I faxed Roger Hartley on 3 Sept 2002 stating that I was in the process of obtaining a solicitor's advice regarding my appeal, and that I wished my appeal to be under s28(6), due to MI5 confirming that data exists but refusing to disclose it. I also spoke to Mr Hartley on the phone on the same day, and he told me there were currently nine other appellants.

Hartley wrote to me on 5 Sept 2002 in response to my fax.

He mistakes Luke's letter from MI5 (from which I deleted Luke's name and address) for my letter from MI5.

Adrian Corbett of BWB emailed me on 20 Sept 2002 that he was passing my case to Lawrie Simanowitz, a specialist in Data Protection and Civil Liberties matters. He said there appeared to be no immediate deadlines in relation to the Information Tribunal.

Simanowitz emailed me on 3 Oct 2002, to an incorrect email address, as follows.

Dear Mr Szocik,

Adrian Corbett has passed to me the papers you sent him with regard to your subject access request and subsequent appeal to the information tribunal. I have only just had the opportunity to look through the papers and at first glance it looks like an interesting case which I would be happy to take on . I would very much like to be involved in a successful challenge to the highly restrictive security notice issued subsequent to the Baker case.

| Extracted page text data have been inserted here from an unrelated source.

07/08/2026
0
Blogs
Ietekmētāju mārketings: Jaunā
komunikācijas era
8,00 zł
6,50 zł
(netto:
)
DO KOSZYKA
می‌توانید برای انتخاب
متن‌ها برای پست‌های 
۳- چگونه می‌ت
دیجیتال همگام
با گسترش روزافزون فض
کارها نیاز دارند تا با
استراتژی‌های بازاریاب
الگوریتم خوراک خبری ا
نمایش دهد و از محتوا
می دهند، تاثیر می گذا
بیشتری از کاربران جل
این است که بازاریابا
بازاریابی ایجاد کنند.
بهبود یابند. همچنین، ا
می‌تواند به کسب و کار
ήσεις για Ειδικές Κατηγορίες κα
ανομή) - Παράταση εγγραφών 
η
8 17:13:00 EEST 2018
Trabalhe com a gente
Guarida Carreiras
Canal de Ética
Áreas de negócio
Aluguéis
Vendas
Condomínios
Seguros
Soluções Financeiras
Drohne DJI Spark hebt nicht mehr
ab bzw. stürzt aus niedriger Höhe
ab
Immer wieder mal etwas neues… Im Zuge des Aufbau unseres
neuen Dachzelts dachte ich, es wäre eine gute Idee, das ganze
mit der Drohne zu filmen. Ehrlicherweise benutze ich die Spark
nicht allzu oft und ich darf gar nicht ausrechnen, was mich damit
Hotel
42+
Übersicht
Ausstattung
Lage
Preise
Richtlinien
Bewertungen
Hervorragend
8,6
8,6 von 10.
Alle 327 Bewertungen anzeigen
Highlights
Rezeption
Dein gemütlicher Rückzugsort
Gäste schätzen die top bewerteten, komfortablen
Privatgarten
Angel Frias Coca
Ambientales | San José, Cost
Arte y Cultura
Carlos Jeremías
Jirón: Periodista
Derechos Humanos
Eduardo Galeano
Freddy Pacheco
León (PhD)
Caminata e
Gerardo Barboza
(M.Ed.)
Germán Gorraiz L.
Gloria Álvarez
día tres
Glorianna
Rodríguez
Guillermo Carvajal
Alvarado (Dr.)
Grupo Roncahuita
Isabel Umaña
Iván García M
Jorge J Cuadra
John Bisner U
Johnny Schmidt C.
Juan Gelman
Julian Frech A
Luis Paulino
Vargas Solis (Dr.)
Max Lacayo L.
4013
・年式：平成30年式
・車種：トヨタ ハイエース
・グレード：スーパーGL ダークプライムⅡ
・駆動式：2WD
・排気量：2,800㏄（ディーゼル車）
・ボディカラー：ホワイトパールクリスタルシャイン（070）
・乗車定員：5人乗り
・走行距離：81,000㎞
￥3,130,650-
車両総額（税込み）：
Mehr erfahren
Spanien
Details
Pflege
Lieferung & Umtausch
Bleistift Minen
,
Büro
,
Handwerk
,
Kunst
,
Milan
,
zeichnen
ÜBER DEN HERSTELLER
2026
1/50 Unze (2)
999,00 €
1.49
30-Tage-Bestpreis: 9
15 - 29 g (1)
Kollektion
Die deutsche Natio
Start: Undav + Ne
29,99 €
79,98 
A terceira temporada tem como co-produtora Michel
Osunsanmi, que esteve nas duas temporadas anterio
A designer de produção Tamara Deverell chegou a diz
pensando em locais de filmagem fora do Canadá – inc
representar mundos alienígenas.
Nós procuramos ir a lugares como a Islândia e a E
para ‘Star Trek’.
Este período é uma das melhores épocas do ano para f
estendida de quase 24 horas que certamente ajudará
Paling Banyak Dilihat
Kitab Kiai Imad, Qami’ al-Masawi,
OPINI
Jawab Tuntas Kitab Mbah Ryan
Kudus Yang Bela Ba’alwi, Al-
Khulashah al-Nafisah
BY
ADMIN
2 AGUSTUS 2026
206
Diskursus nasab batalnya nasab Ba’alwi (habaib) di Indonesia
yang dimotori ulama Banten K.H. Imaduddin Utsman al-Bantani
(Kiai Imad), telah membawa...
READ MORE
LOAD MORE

I estimate that an initial read through and assessment of the papers you have sent will take up to two hours (costing up to 300 + VAT). After that I should be in a position to advise you of the best way forward, which may involve us instructing counsel. However, before that I would suggest as an urgent first stage we should request from the Information Tribunal Secretariat an extension of time to allow us to consider whether we wish to amend the appeal notice, deliver supplementary grounds, or proceed the directions stage.

Please let me know whether you would like me to make such a request and proceed on the basis described above. If you would like me to to do so it would also be helpful if you could let me know:

1. Whether you have received any further notices or information subsequent to the Information Tribunal Secretariat's notice of August 2002

2. If you have any information about the prior appeal against the security service certificate which is referred to in the Information Tribunal Secretariat's letter of 10th May 2002.

3. Whether there were more than six pages of the Respondent's notice to the Information Tribunal. The copy you sent to us appears to stop on page six at paragraph 16. It also appears to be undated.

I look forward to hearing from you,

Regards,

Lawrence Simanowitz

Simanowitz also appears to think that I intended to appeal against the Certificate, which I did not.

The next letter from the Information Tribunal was dated 18 October 2002.

I answered her letter a few days later.